Comparing the two dominant CIPP curing technologies
UV (ultraviolet) curing and steam curing are the two dominant methods for hardening the resin in a CIPP liner. Both produce structurally equivalent rehabilitations meeting ASTM F1216 — but operationally, the two methods differ significantly. This article compares them across seven evaluation criteria.

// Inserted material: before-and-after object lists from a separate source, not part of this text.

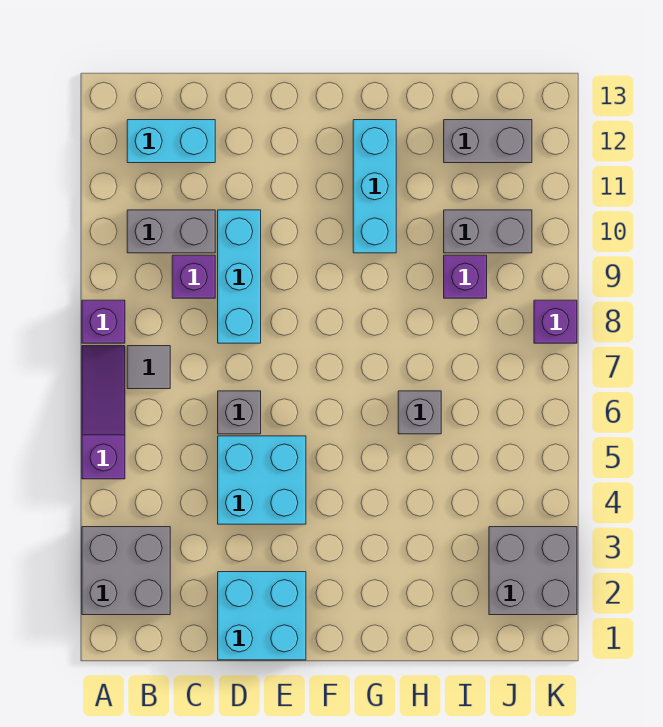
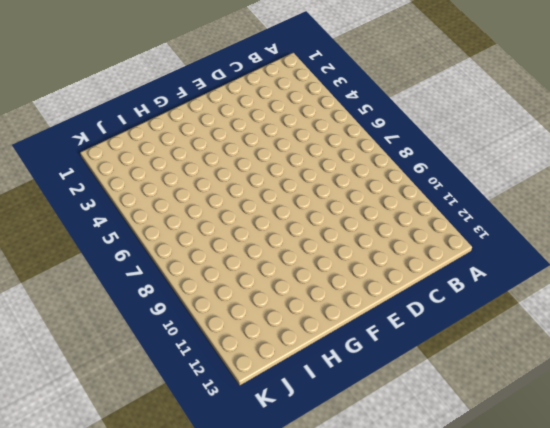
none -> grey brick A2:B3 level 1
none -> purple slope A5:A7 level 1 top 5
none -> purple brick A8 level 1

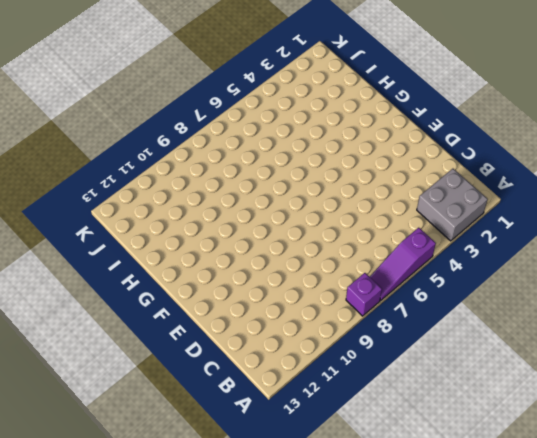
none -> grey tile B7 level 1
none -> grey brick B10:C10 level 1
none -> cyan brick B12:C12 level 1

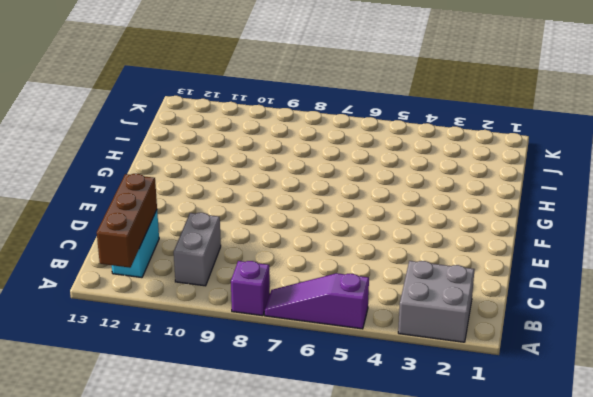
brown brick A12:C12 level 2 -> none
none -> grey tile B7 level 1
none -> purple brick C9 level 1
none -> cyan brick D1:E2 level 1

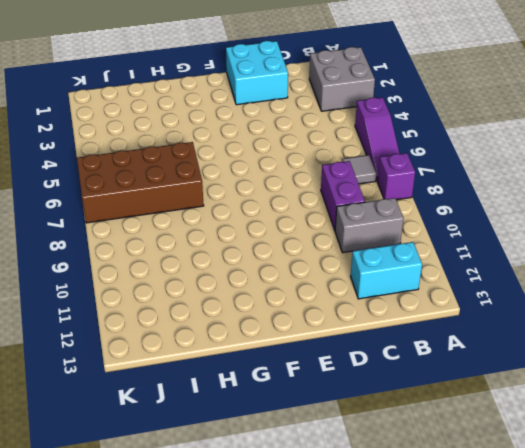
purple brick C8:C9 level 1 -> purple brick C9 level 1
brown brick H6:K7 level 1 -> grey brick H6 level 1
none -> cyan brick D4:E5 level 1
none -> grey brick D6 level 1
none -> cyan brick D8:D10 level 1

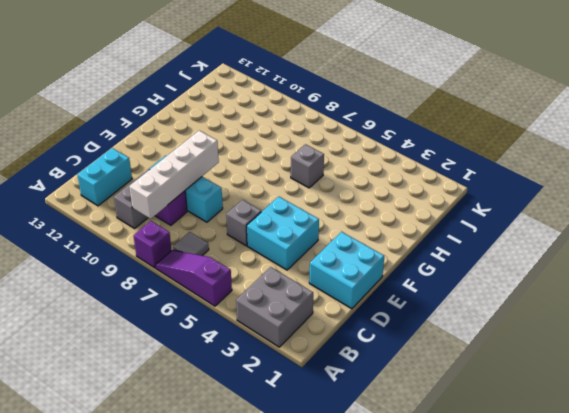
white brick B9:E9 level 2 -> none
none -> cyan brick G10:G12 level 1
none -> purple brick I9 level 1
none -> grey brick I10:J10 level 1

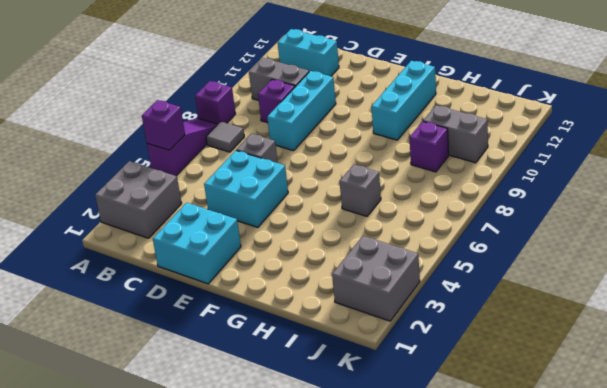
purple brick A5 level 2 -> purple brick K8 level 1
none -> grey brick I12:J12 level 1

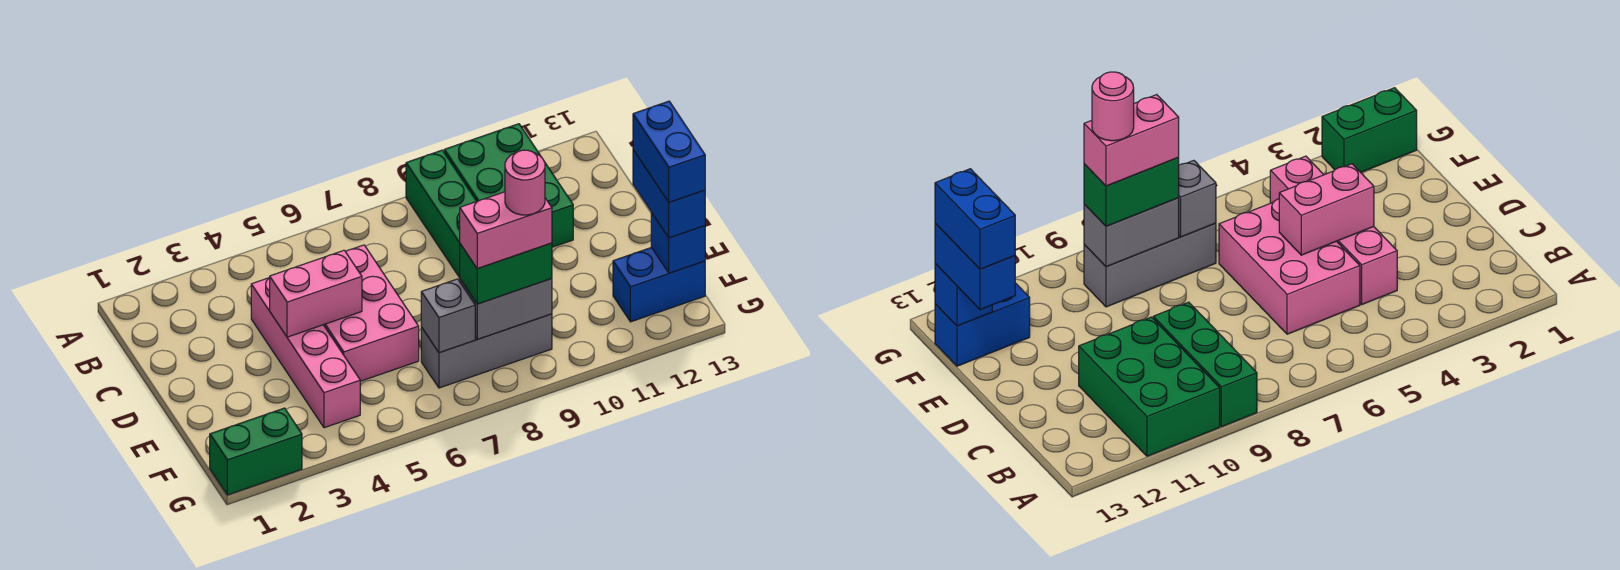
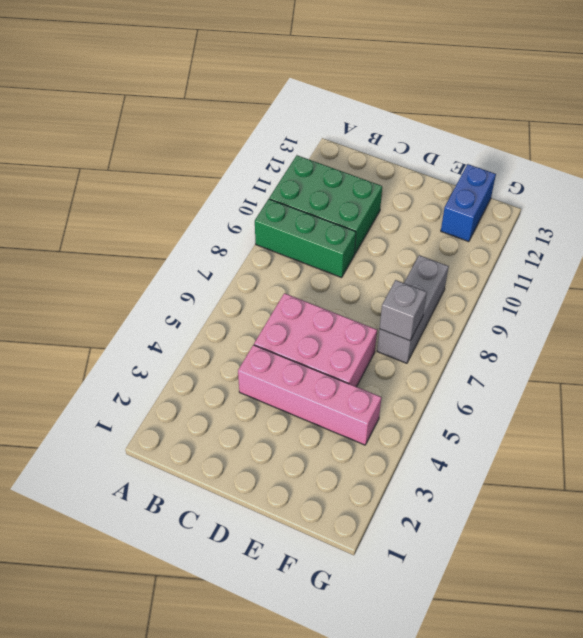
none -> green brick G1:G2 level 1
none -> pink brick D4:D5 level 2
none -> grey brick F8:F9 level 2

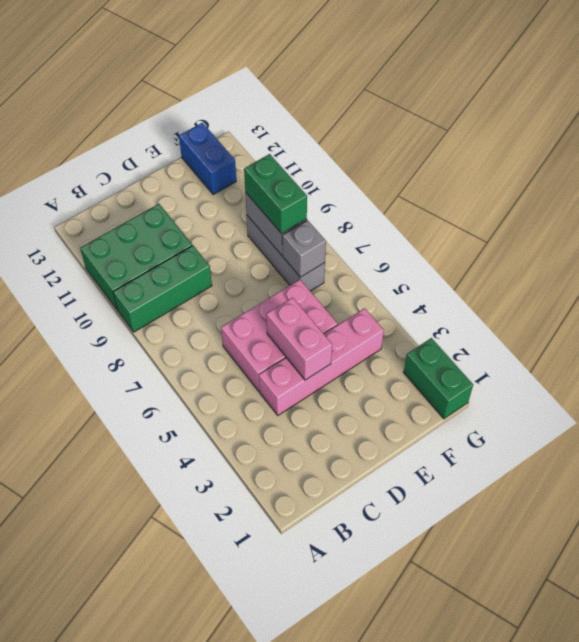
none -> blue brick F13 level 2
none -> blue brick E13:F13 level 3
none -> blue brick E13:F13 level 4

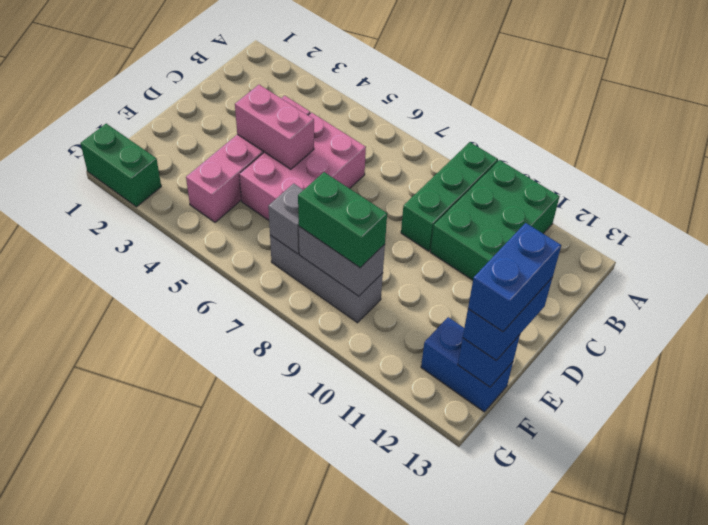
none -> pink brick F8:F9 level 4
none -> pink round brick F9 level 5

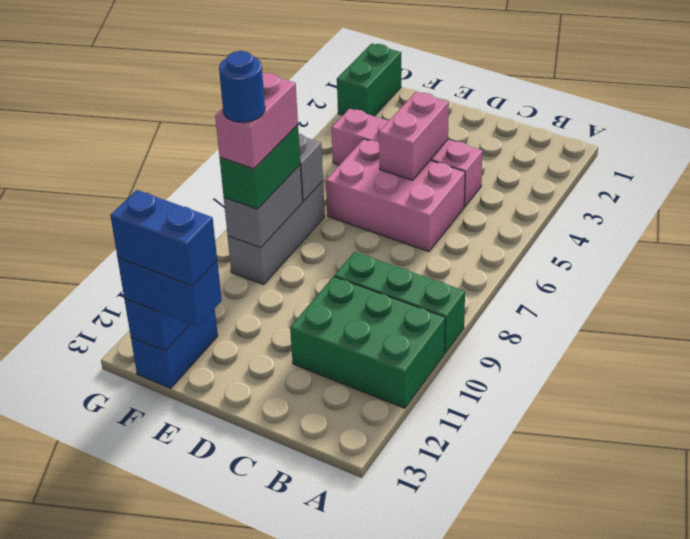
blue round brick F9 level 5 -> pink round brick F9 level 5

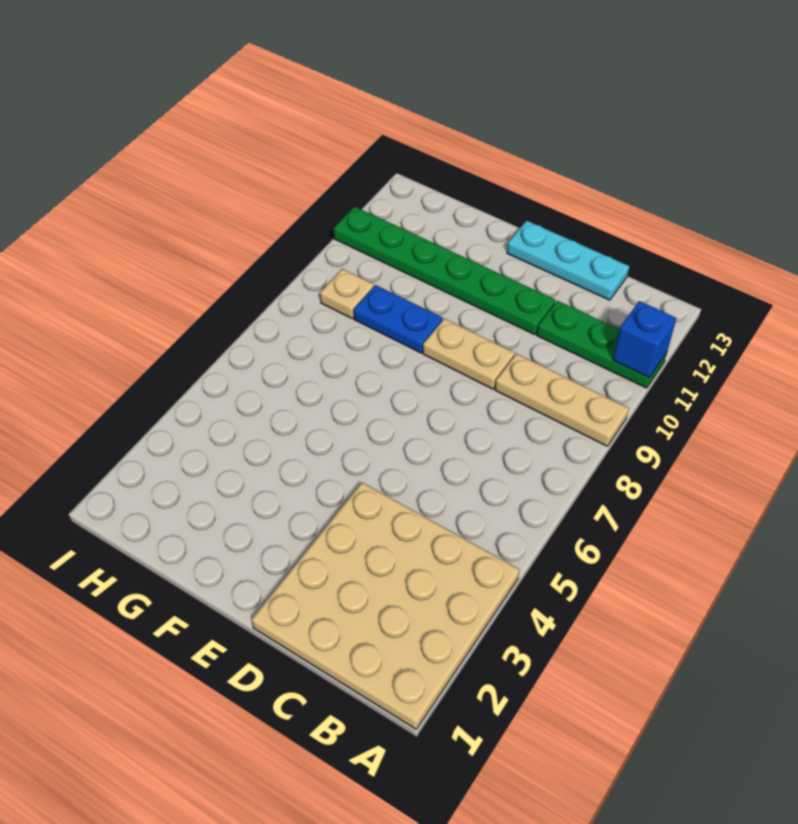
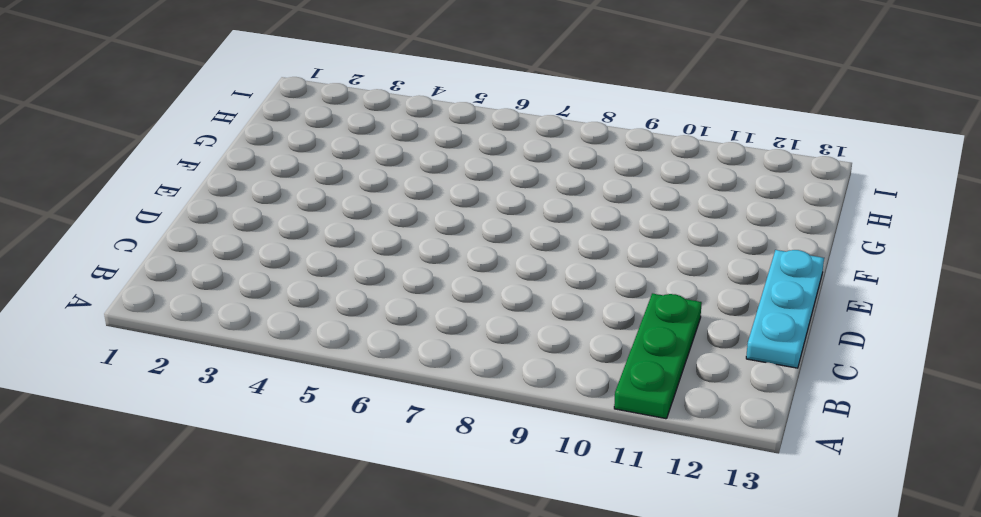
none -> tan plate A1:D4 level 1
none -> tan plate A9:C9 level 1

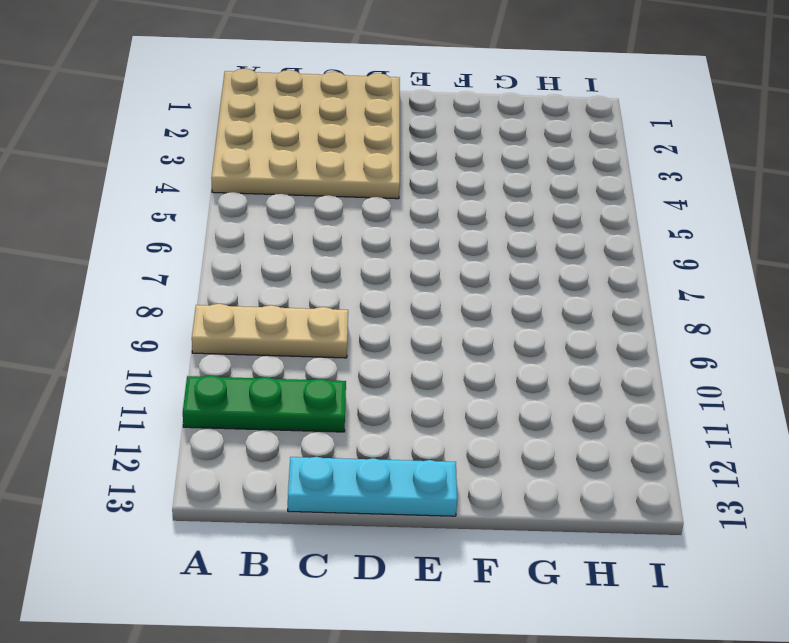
none -> tan plate D9:E9 level 1
none -> green plate D11:I11 level 1

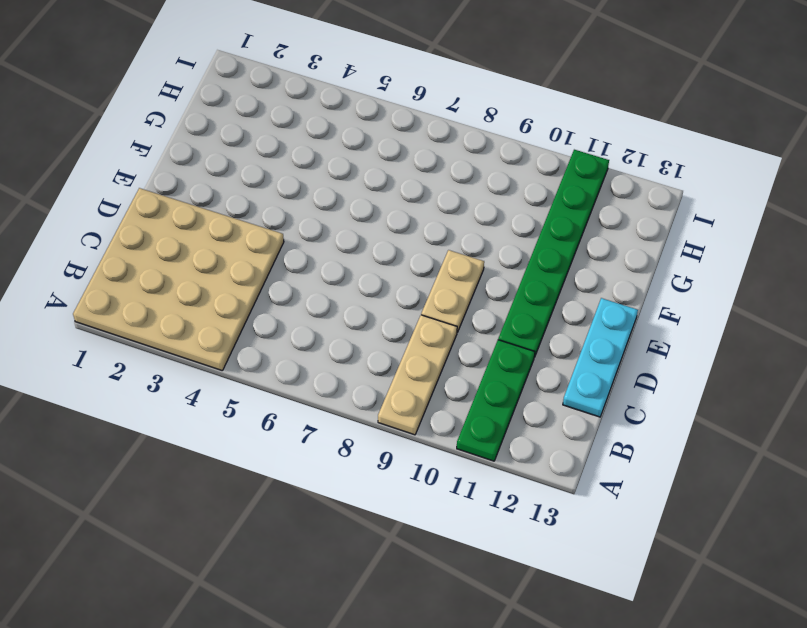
none -> blue plate F9:G9 level 1
none -> tan plate H9 level 1

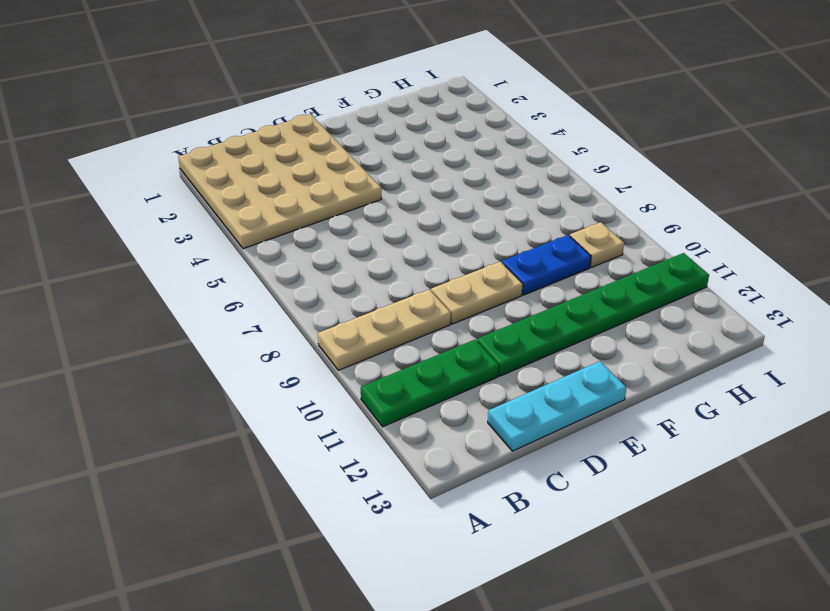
none -> blue brick A11 level 2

| Criterion | UV-CIPP | Steam-Cured CIPP |
|---|---|---|
| Resin System | UV-curable (photo-initiator) | Polyester or vinyl ester (heat-cured) |
| Energy Source | UV light train | Steam boiler / hot water |
| Energy Consumption | Low — UV lamps only | Higher — steam generation |
| Cure Time per Section | Fast (minutes) | Longer (hours) |
| Process Inspectability | Excellent — visual + sensor | Limited — temperature only |
| Seasonal Constraints | None — year-round | Cold weather slows steam delivery |
| Capital Equipment Cost | Higher (UV vehicle) | Lower (steam boiler) |
| Optimal Use | Year-round high-value urban projects | Cost-sensitive large-diameter rehab |
UV-CIPP excels for high-value urban projects where construction speed, year-round operation, and process controllability justify the higher capital cost. Steam-cured CIPP remains cost-optimal for large-diameter drainage rehabilitation where pH is near-neutral and project budget is the controlling variable. Many contractors operate both systems to match the right method to each project.